You’ve got questions. We’ve got answers—the Summit Racing tech department tackles your automotive-related conundrums. This week, we’re suggesting upgrades for a supercharged 1959 Chevy Pickup with a 400 small block motor.


Q: I want to build a 400 small block Chevy to put into a 1959 Chevy pickup with four-wheel drive. The truck will not be a daily driver, and I want the engine to have around 11:1 compression. I want to supercharge the engine and run dual four-barrel carburetors. What supercharger do you suggest? Does the supercharger have to run all the time or can you get an idler switch so the supercharger can be activated on demand?

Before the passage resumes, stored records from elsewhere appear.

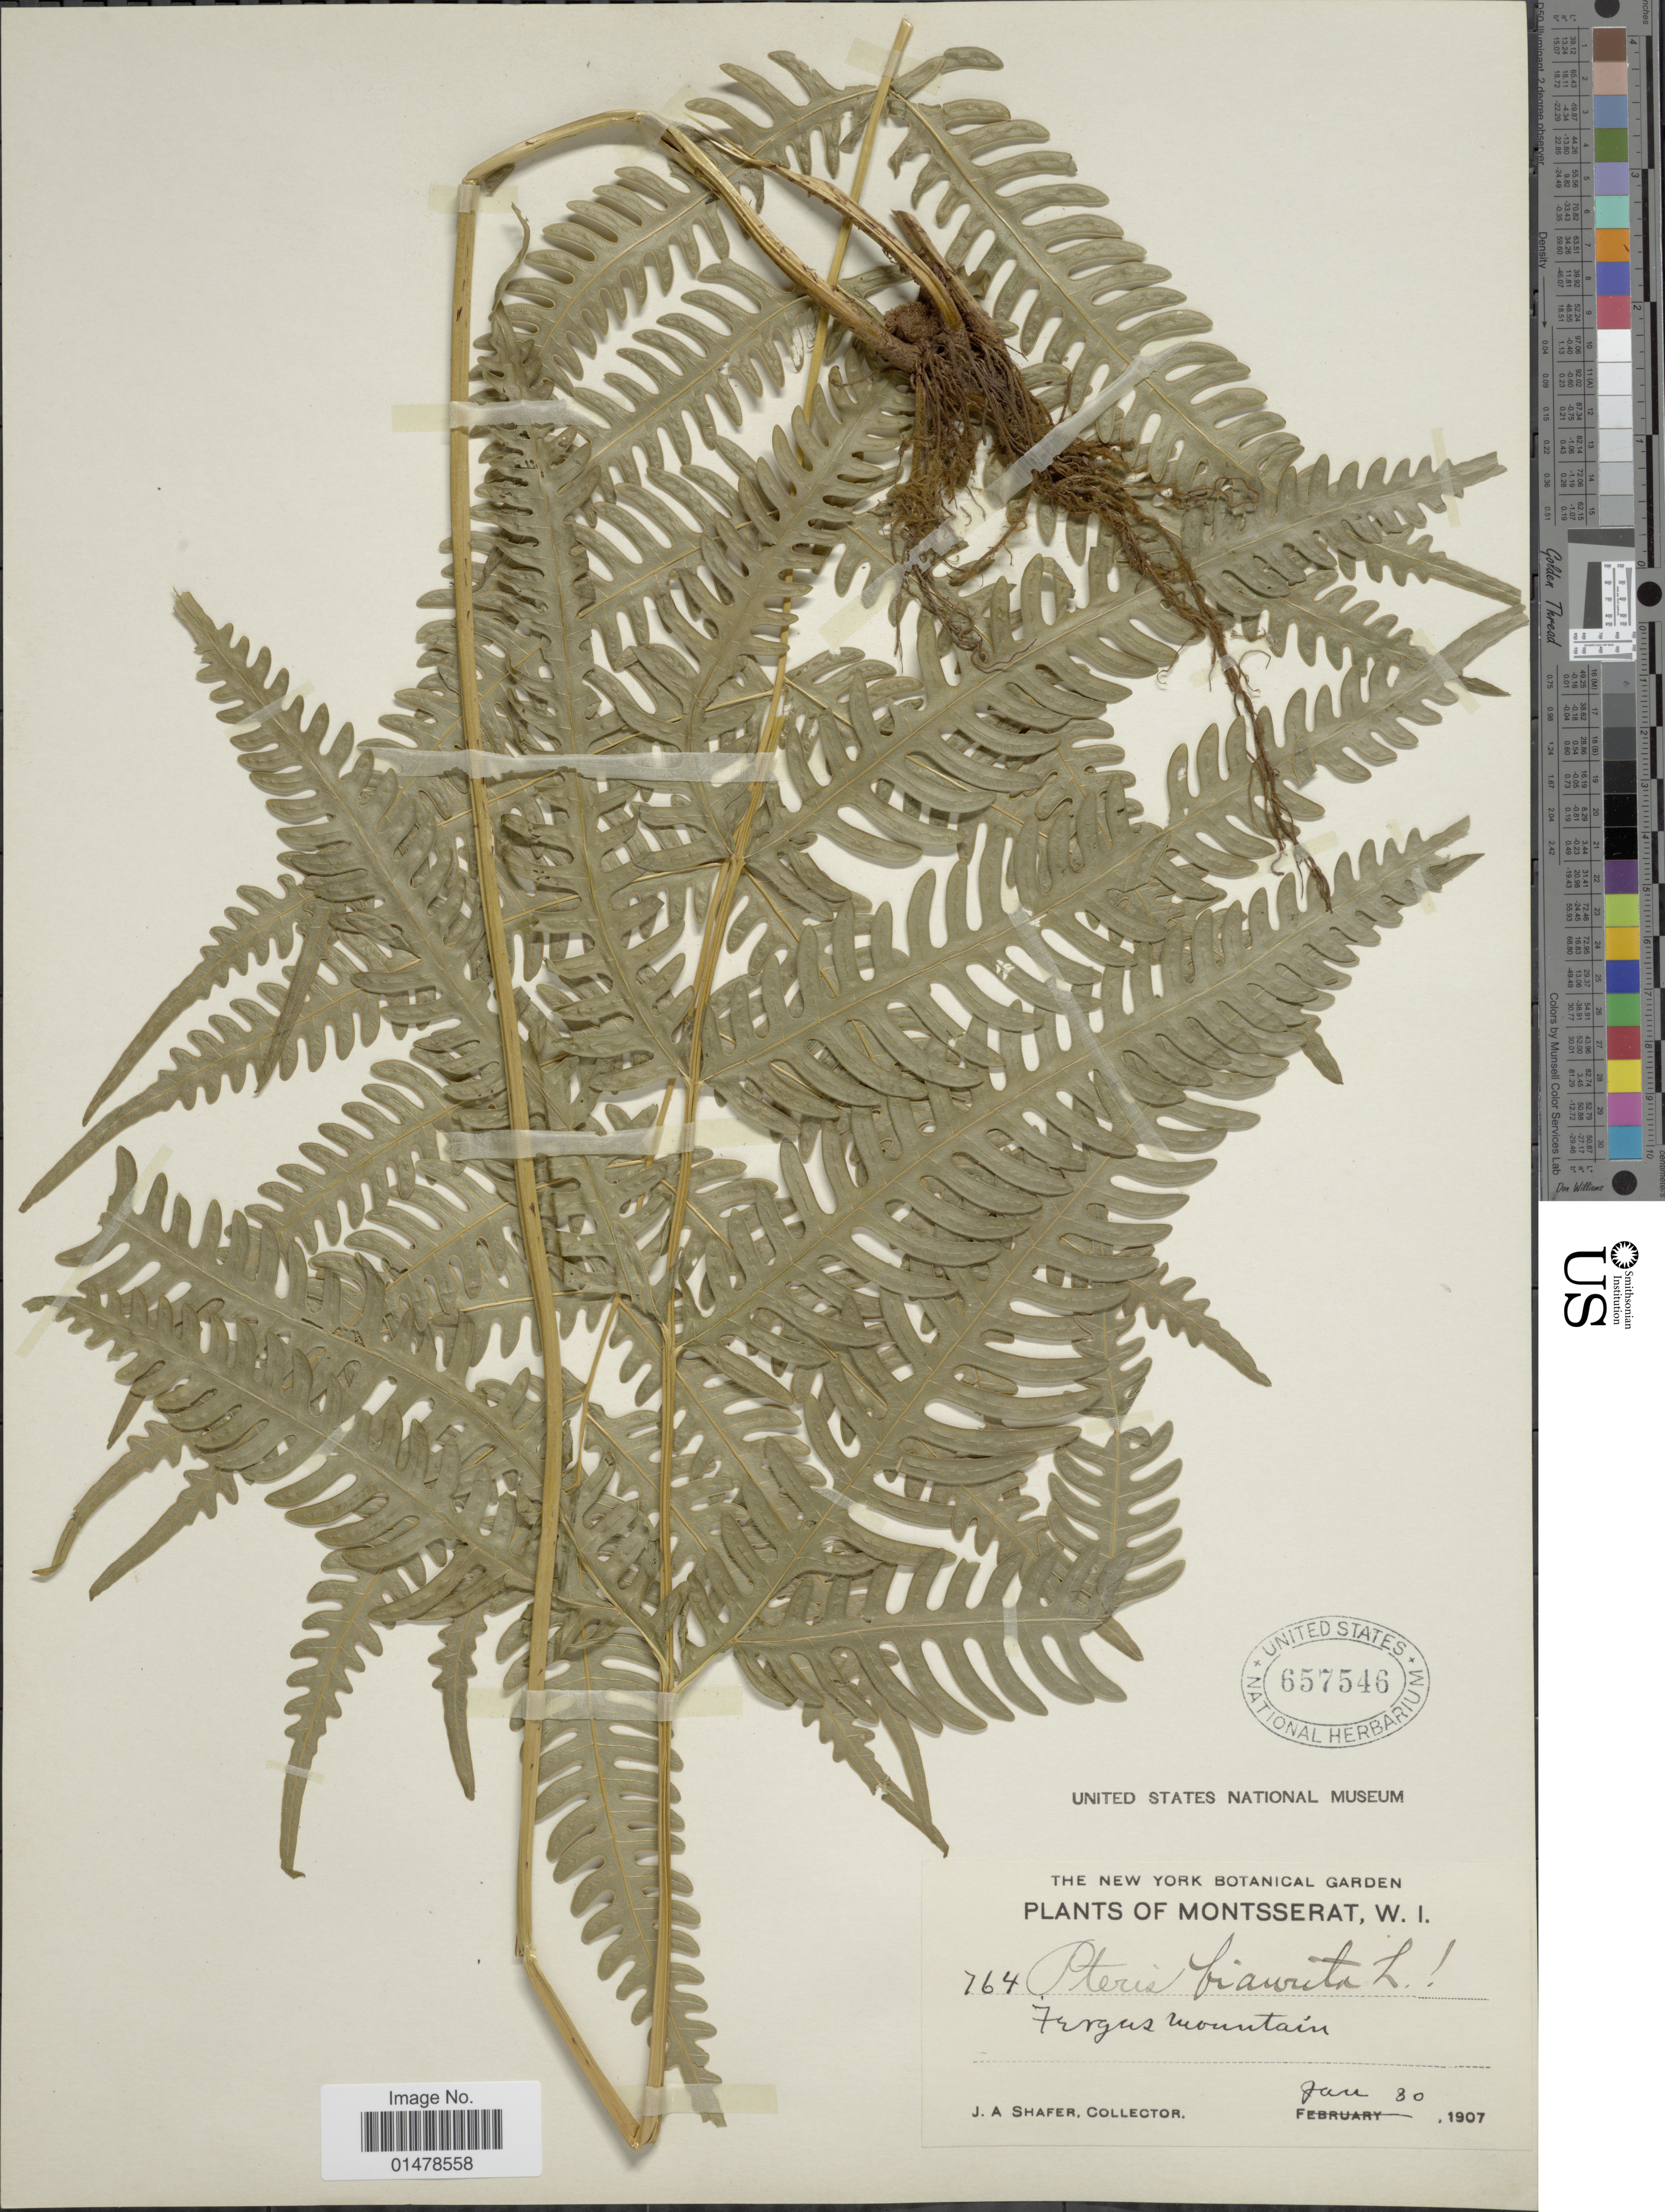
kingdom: Plantae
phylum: Tracheophyta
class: Polypodiopsida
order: Polypodiales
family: Pteridaceae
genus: Pteris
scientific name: Pteris biaurita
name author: L.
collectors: J. A. Shafer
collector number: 764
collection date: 1907-01-30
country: Montserrat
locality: W.I., Fergus Mountain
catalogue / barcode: US 657546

A: First, we think you have to decide on exactly what engine you want to build. If you want the high compression, you can’t use the supercharger. A supercharged engine is usually built with around 8:1 to 8.5:1 compression. As a supercharger increases the boost, the compression in the combustion chamber goes up to anywhere between 11:1 and 13:1.

Without the blower you can run higher compression since a naturally aspirated engine is not being force-fed air, relying instead on atmospheric pressure to fill the cylinders.

If you do run a supercharger, you should not run more than 6 to 8 psi of boost with a 400 Chevy small block, because of the potential for blowing out head gaskets due to the siamesed cylinder arrangement.

That said, Weiand makes superchargers that will fit your engine. They are Roots-type units that mount on top of the engine, pull in air and fuel from the carburetors, and force it into the engine. The Weiand superchargers are available in low-profile 142, 177, and 256 c.i.d. displacements that will fit under your hood.

But we have a feeling that you’re wanting something like a traditional 6-71 supercharger that sticks out of of the hood.

All Roots blowers operate 100 percent of the time, there are no “idle-type” switches like the one on Mad Max’s original 1973 Falcon XB GT Coupe.